Mark Lewis is an award-winning leadership expert, founder of Communique and Evolve Media AI, author of the CEO Facilitator Playbook and the Amazon bestselling book, Give a Damn—The Ticket to Cultural Change. He offers busy leadership coaches a turnkey and straightforward solution in the form of a CEO Roundtable course without turning their lifestyle upside-down. The CEO Roundtable course connects many CEOs with their peers, addresses their problems, and creates a community that helps them succeed at all levels.
Mark, When did you realize the #1 thing CEOs miss in their leadership?
From IBM to being a successful entrepreneur and then a nonprofit executive, it took me over 25 years to learn the many lessons that CEOs need to be successful. They all work together to determine your ultimate level of success, such as goal setting, implementing effective strategies, creating a culture that people want to be part of, and many more. Yet I learned a simple lesson over time: what most CEOs fail to realize, and it is the secret to their success. Frankly, I did not know that until I started implementing CEO round tables for small and medium-sized businesses several years ago. It opened my eyes and made me realize it was the driver that leads to a thriving business.
How did you go from working in IBM to being an entrepreneur?

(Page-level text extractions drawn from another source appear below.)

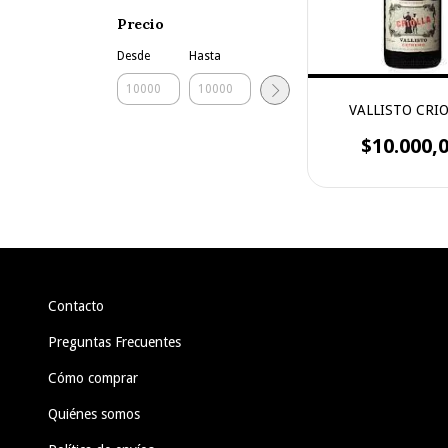
Precio
Desde
Hasta
VALLISTO CRI
$10.000,
Contacto
Preguntas Frecuentes
Cómo comprar
Quiénes somos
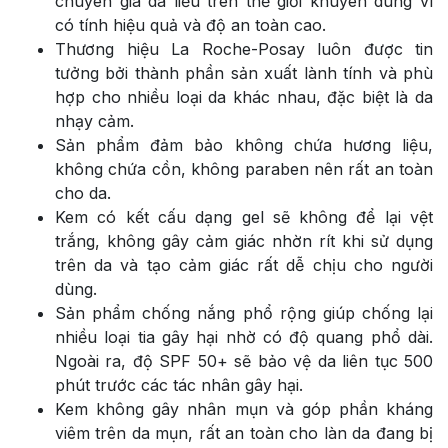
chuyên gia da liễu trên thế giới khuyên dùng vì
có tính hiệu quả và độ an toàn cao.
Thương hiệu La Roche-Posay luôn được tin
tưởng bởi thành phần sản xuất lành tính và phù
hợp cho nhiều loại da khác nhau, đặc biệt là da
nhạy cảm.
Sản phẩm đảm bảo không chứa hương liệu,
không chứa cồn, không paraben nên rất an toàn
cho da.
Kem có kết cấu dạng gel sẽ không để lại vệt
trắng, không gây cảm giác nhờn rít khi sử dụng
trên da và tạo cảm giác rất dễ chịu cho người
dùng.
Sản phẩm chống nắng phổ rộng giúp chống lại
nhiều loại tia gây hại nhờ có độ quang phổ dài.
Ngoài ra, độ SPF 50+ sẽ bảo vệ da liên tục 500
phút trước các tác nhân gây hại.
Kem không gây nhân mụn và góp phần kháng
viêm trên da mụn, rất an toàn cho làn da đang bị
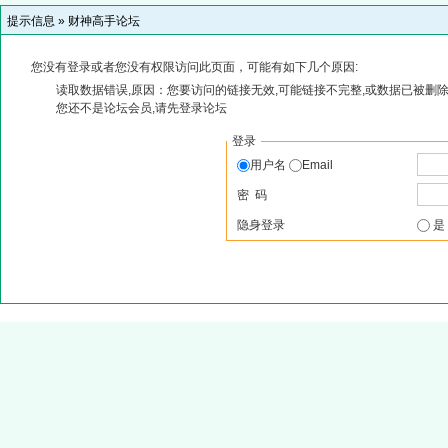
提示信息 »
财神高手论坛
您没有登录或者您没有权限访问此页面，可能有如下几个原因:
读取数据错误,原因：您要访问的链接无效,可能链接不完整,或数据已被删除
您还不是论坛会员,请先登录论坛
登录
用户名
Email
密 码
隐身登录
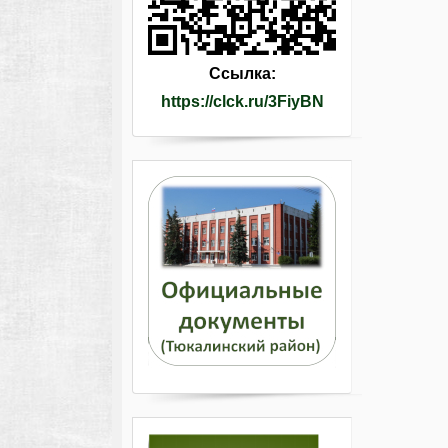
Ссылка:
https://clck.ru/3FiyBN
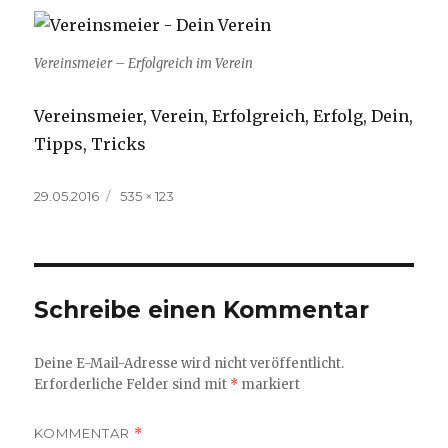
Vereinsmeier – Erfolgreich im Verein
Vereinsmeier, Verein, Erfolgreich, Erfolg, Dein,
Tipps, Tricks
Veröffentlicht
Volle
29.05.2016
535 × 123
am
Größe
Schreibe einen Kommentar
Deine E-Mail-Adresse wird nicht veröffentlicht.
Erforderliche Felder sind mit
*
markiert
KOMMENTAR
*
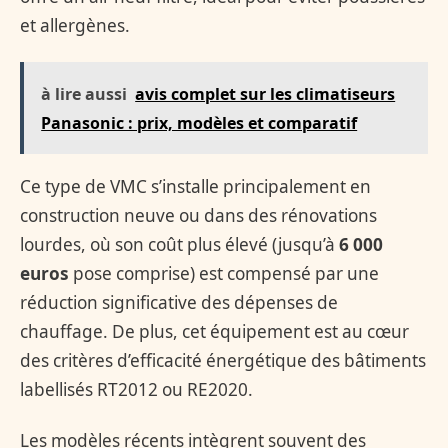
et allergènes.
à lire aussi
avis complet sur les climatiseurs
Panasonic : prix, modèles et comparatif
Ce type de VMC s’installe principalement en
construction neuve ou dans des rénovations
lourdes, où son coût plus élevé (jusqu’à
6 000
euros
pose comprise) est compensé par une
réduction significative des dépenses de
chauffage. De plus, cet équipement est au cœur
des critères d’efficacité énergétique des bâtiments
labellisés RT2012 ou RE2020.
Les modèles récents intègrent souvent des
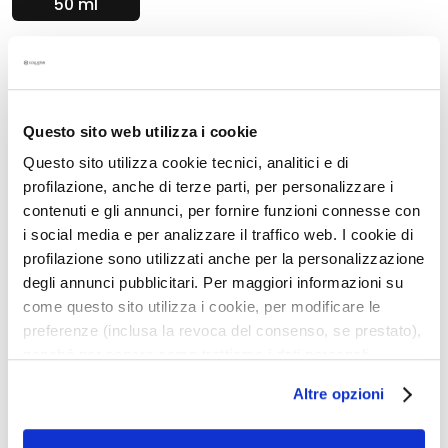
50 ml
g
e
n
Aantal:
Aantal
G
In Winkelwagen
e
Questo sito web utilizza i cookie
z
i
Beschrijving
Questo sito utilizza cookie tecnici, analitici e di
c
profilazione, anche di terze parti, per personalizzare i
h
• Frisse en snel intrekkende gelcrème
contenuti e gli annunci, per fornire funzioni connesse con
t
• Geeft energie en vitaliteit aan een gestresseerde en
i social media e per analizzare il traffico web. I cookie di
s
doffe huid
profilazione sono utilizzati anche per la personalizzazione
r
• Beschermt de huid door ze te versterken
degli annunci pubblicitari. Per maggiori informazioni su
e
• Voorkomt rimpels en expressielijntjes
come questo sito utilizza i cookie, per modificare le
i
•
ZONDER
siliconen - ingrediënten van dierlijke
preferenze (inclusa la revoca del consenso, se prestato),
oorsprong - alcohol - microplastics
n
nonché per sapere come trattiamo i dati personali –
i
anche raccolti tramite cookie – può consultare
g
Altre opzioni
Details
l’informativa cookie completa e l’informativa privacy
e
disponibili
qui
. Le ricordiamo che, qualora clicchi su
r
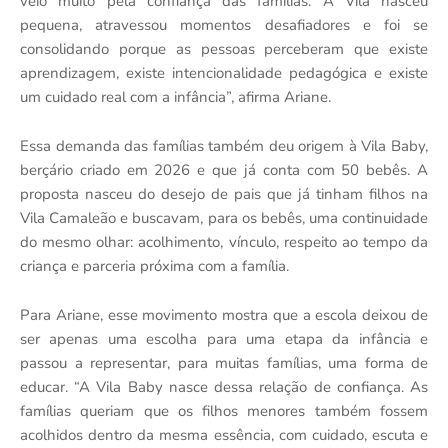
veio muito pela confiança das famílias. A Vila nasceu
pequena, atravessou momentos desafiadores e foi se
consolidando porque as pessoas perceberam que existe
aprendizagem, existe intencionalidade pedagógica e existe
um cuidado real com a infância”, afirma Ariane.
Essa demanda das famílias também deu origem à Vila Baby,
berçário criado em 2026 e que já conta com 50 bebês. A
proposta nasceu do desejo de pais que já tinham filhos na
Vila Camaleão e buscavam, para os bebês, uma continuidade
do mesmo olhar: acolhimento, vínculo, respeito ao tempo da
criança e parceria próxima com a família.
Para Ariane, esse movimento mostra que a escola deixou de
ser apenas uma escolha para uma etapa da infância e
passou a representar, para muitas famílias, uma forma de
educar. “A Vila Baby nasce dessa relação de confiança. As
famílias queriam que os filhos menores também fossem
acolhidos dentro da mesma essência, com cuidado, escuta e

When I was a kid growing up, I was an entrepreneur but didn’t even know it. In high school, I was a newspaper boy for four years in Rochester, NY (and it was cold), I sold Christmas cards during the holidays, and during the summer months, I had a lawn cutting business. My dad set these up for me, and I was a willing participant. As a kid, you do not know how to run a business; you go for it, and I desired to make people happy and fulfill their needs. After graduating from college, I went to work for IBM, thinking that I would leave and be an entrepreneur after 2 – 3 years of training. Instead, I stayed for 13 years because I had outstanding success. The money was good, but IBM was transitioning, so I left to join an entrepreneurial company. I was excited, but it wound up being a disaster, yet there was a silver lining. It was a great learning experience. Two months into this initiative (in 1994), I was without a job, but a friend told me about the Internet two weeks prior. Since I had nothing to do, I developed a straightforward business plan. I helped fund our start-up and became the CEO of a new company. I thought to myself, what am I doing? I had a family to take care of. It was a significant risk, but I was confident in my abilities.
What did you learn as an entrepreneur?
I have to say that IBM taught me a lot. I learned that quality and going beyond what a customer expects are essential. Being an entrepreneur is not a 9 to 5 job. My dad also instilled in me that I should always be the best in all endeavors. I learned that having a culture that everyone can embrace and feel part of a family is critical. And I just did everything I could to satisfy a business need or customer requirement and provide the best customer service possible. I did not care about revenue, and some people thought that was crazy. My thought was this: if you give quality service or product and the best customer service possible, the revenue will come. After selling the company three years later, I ventured out again and created a sales and marketing consulting company. I kept coming back to exceeding customer expectations and providing the best customer service possible. I always wanted to give our customers something extra that they wouldn’t forget. I also realized that if you take care of your employees well, they will care of your customers the same way.
How is the nonprofit world different than the for-profit world?
The nonprofit world does not differ from the for-profit world when managing and growing a business. I took the nonprofit executive position because the organization was in horrible shape and almost bankrupt. I had never been involved with a turnaround before, and I wanted to see how I could meet this challenge. Plus, with my technology background, I wanted to make a difference in the technology development of Louisiana because we were virtually last compared to all other states. We set a goal of creating “Louisiana—Tech Capital of the South,” which became our trademark, and everybody thought I was crazy (again). I wanted to create a theme in the marketplace that everybody could rally around. It took a long time for people to accept, but it worked because we showed a lot of success. Ten years later, we were ranked 32nd out of 50 states in technology employment. Again, you strive to be creative and go beyond what people expect.
How did you become a moderator for CEO Round tables?
After ten years of being in the nonprofit world, I wanted to return to the for-profit or entrepreneurial world and went to work for a consultant company. I also became a Board member of Louisiana’s Entrepreneurial Organization (EO). EO wanted to help small businesses grow, so I helped put together a proposal to an economic development organization that would provide the systems and structure for CEOs to succeed. A pilot program started, and I became the facilitator since I had been successful in previous entrepreneurial ventures. I had done limited one-on-one consulting previously, but never with a group of 15 to 18 CEOs in one room. I was scared stiff because I had no formalized or certified training in doing such an initiative. But I remained focused on the project rather than the fear, and again, I had confidence in my abilities to help CEOs accelerate the growth of their business. It has been such a massive success that I developed a CEO Playbook. That is how the CEO roundtable originated came to be in 2014.